Document extract
□ □ □ □ □

Hi I am QQY. In this session, we are going to write CUDA codes related to the vector adding. It is pretty straightforward and we can get to learn how CUDA manipulate data on GPU and how CUDA Nsight compute provide you helpful insight.
We would use [nvcc4jupyter](https://github.com/andreinechaev/nvcc4jupyter) tool to run CUDA code in colab environment.

In [1]:
!pip install nvcc4jupyter
%load_ext nvcc4jupyter
#!wget -O cpp_plugin.py https://gist.github.com/akshaykhadse/7acc91dd41f52944c6150754e5530c4b/raw/cpp_plugin.py
#%load_ext cpp_plugh

Collecting nvcc4jupyter
  Downloading nvcc4jupyter-1.2.1-py3-none-any.whl.metadata (5.1 kB)
Downloading nvcc4jupyter-1.2.1-py3-none-any.whl (10 kB)
Installing collected packages: nvcc4jupyter
Successfully installed nvcc4jupyter-1.2.1
Detected platform "Colab". Running its setup...
Source files will be saved in "/tmp/tmp99ksz3v6".


This is the util file and you can add any helper function you need here.

In [2]:
%%cuda_group_save --group shared --name "utils.h"
#include <math.h>
// error checking macro
#define cudaCheckErrors(msg) \
    do { \
        cudaError_t __err = cudaGetLastError(); \
        if (__err != cudaSuccess) { \
            fprintf(stderr, "Fatal error: %s (%s at %s:%d)\n", \
                msg, cudaGetErrorString(__err), \
                __FILE__, __LINE__); \
            fprintf(stderr, "*** FAILED - ABORTING\n"); \
            exit(1); \
        } \
    } while (0)

□ □ □ □ □

Record set
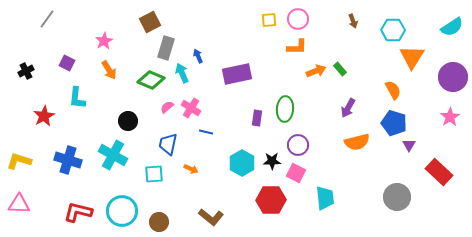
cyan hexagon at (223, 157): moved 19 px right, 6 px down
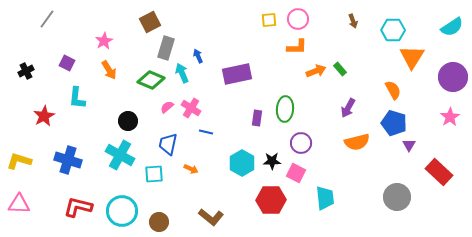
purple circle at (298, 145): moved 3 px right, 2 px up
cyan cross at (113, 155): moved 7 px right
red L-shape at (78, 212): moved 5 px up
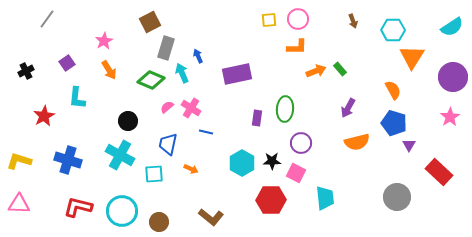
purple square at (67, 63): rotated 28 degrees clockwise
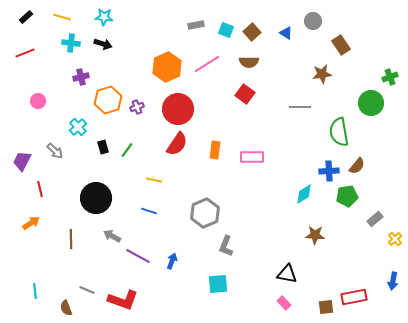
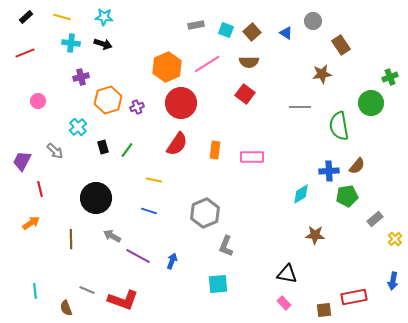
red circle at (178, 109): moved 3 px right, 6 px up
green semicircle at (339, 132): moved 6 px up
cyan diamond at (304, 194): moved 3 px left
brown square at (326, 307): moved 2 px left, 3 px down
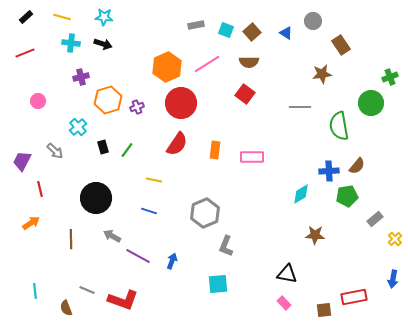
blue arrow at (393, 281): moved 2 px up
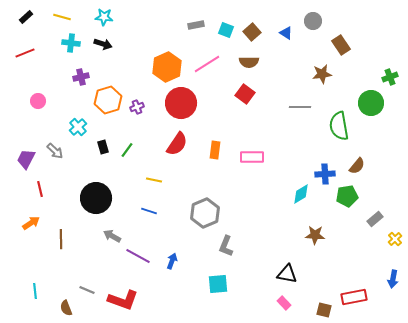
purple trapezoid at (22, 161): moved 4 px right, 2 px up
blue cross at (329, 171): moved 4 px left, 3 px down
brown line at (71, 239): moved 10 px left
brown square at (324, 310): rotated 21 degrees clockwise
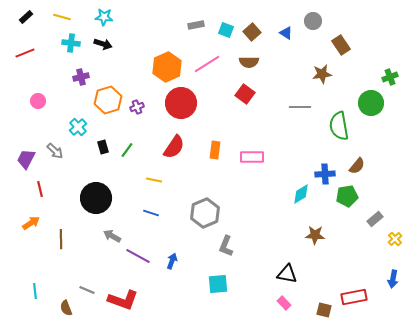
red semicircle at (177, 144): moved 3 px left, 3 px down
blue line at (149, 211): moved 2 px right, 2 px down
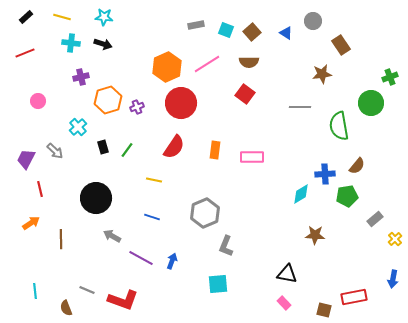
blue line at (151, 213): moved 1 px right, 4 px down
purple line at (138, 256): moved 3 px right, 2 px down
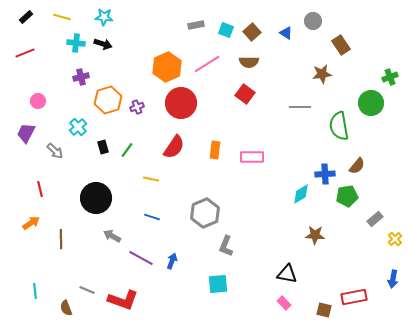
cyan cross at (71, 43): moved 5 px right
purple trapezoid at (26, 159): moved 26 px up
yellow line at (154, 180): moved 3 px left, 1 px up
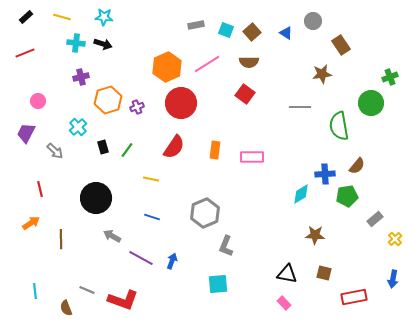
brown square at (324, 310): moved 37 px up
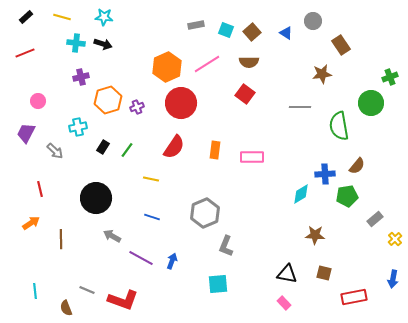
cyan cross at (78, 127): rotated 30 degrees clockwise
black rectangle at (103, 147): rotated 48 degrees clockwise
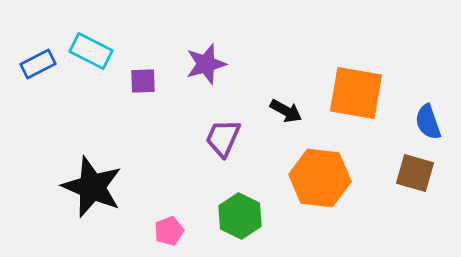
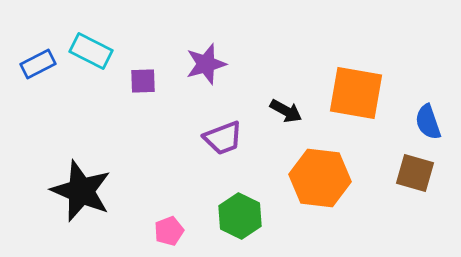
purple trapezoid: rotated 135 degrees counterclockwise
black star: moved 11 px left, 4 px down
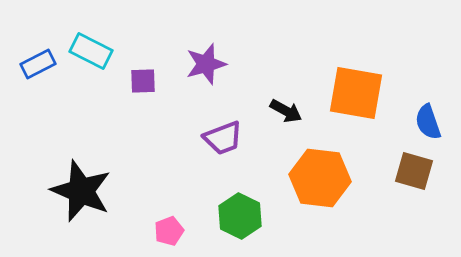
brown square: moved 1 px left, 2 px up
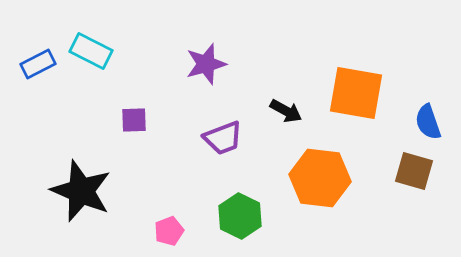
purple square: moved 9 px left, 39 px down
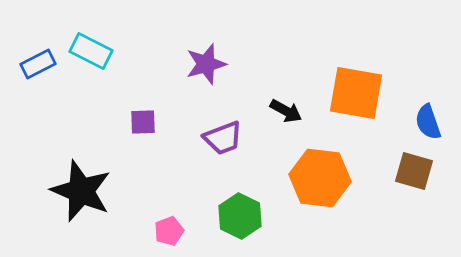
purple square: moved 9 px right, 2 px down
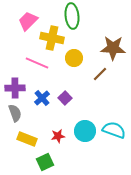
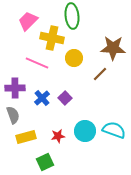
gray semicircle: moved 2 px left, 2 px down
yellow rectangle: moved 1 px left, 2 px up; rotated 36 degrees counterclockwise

□ □ □ □ □

Given problem
Print the CUDA tutorial excerpt above again in full, word for word, with every line of code and output unchanged.

Reply
Hi I am QQY. In this session, we are going to write CUDA codes related to the vector adding. It is pretty straightforward and we can get to learn how CUDA manipulate data on GPU and how CUDA Nsight compute provide you helpful insight.
We would use [nvcc4jupyter](https://github.com/andreinechaev/nvcc4jupyter) tool to run CUDA code in colab environment.

In [1]:
!pip install nvcc4jupyter
%load_ext nvcc4jupyter
#!wget -O cpp_plugin.py https://gist.github.com/akshaykhadse/7acc91dd41f52944c6150754e5530c4b/raw/cpp_plugin.py
#%load_ext cpp_plugh

Collecting nvcc4jupyter
  Downloading nvcc4jupyter-1.2.1-py3-none-any.whl.metadata (5.1 kB)
Downloading nvcc4jupyter-1.2.1-py3-none-any.whl (10 kB)
Installing collected packages: nvcc4jupyter
Successfully installed nvcc4jupyter-1.2.1
Detected platform "Colab". Running its setup...
Source files will be saved in "/tmp/tmp99ksz3v6".


This is the util file and you can add any helper function you need here.

In [2]:
%%cuda_group_save --group shared --name "utils.h"
#include <math.h>
// error checking macro
#define cudaCheckErrors(msg) \
    do { \
        cudaError_t __err = cudaGetLastError(); \
        if (__err != cudaSuccess) { \
            fprintf(stderr, "Fatal error: %s (%s at %s:%d)\n", \
                msg, cudaGetErrorString(__err), \
                __FILE__, __LINE__); \
            fprintf(stderr, "*** FAILED - ABORTING\n"); \
            exit(1); \
        } \
    } while (0)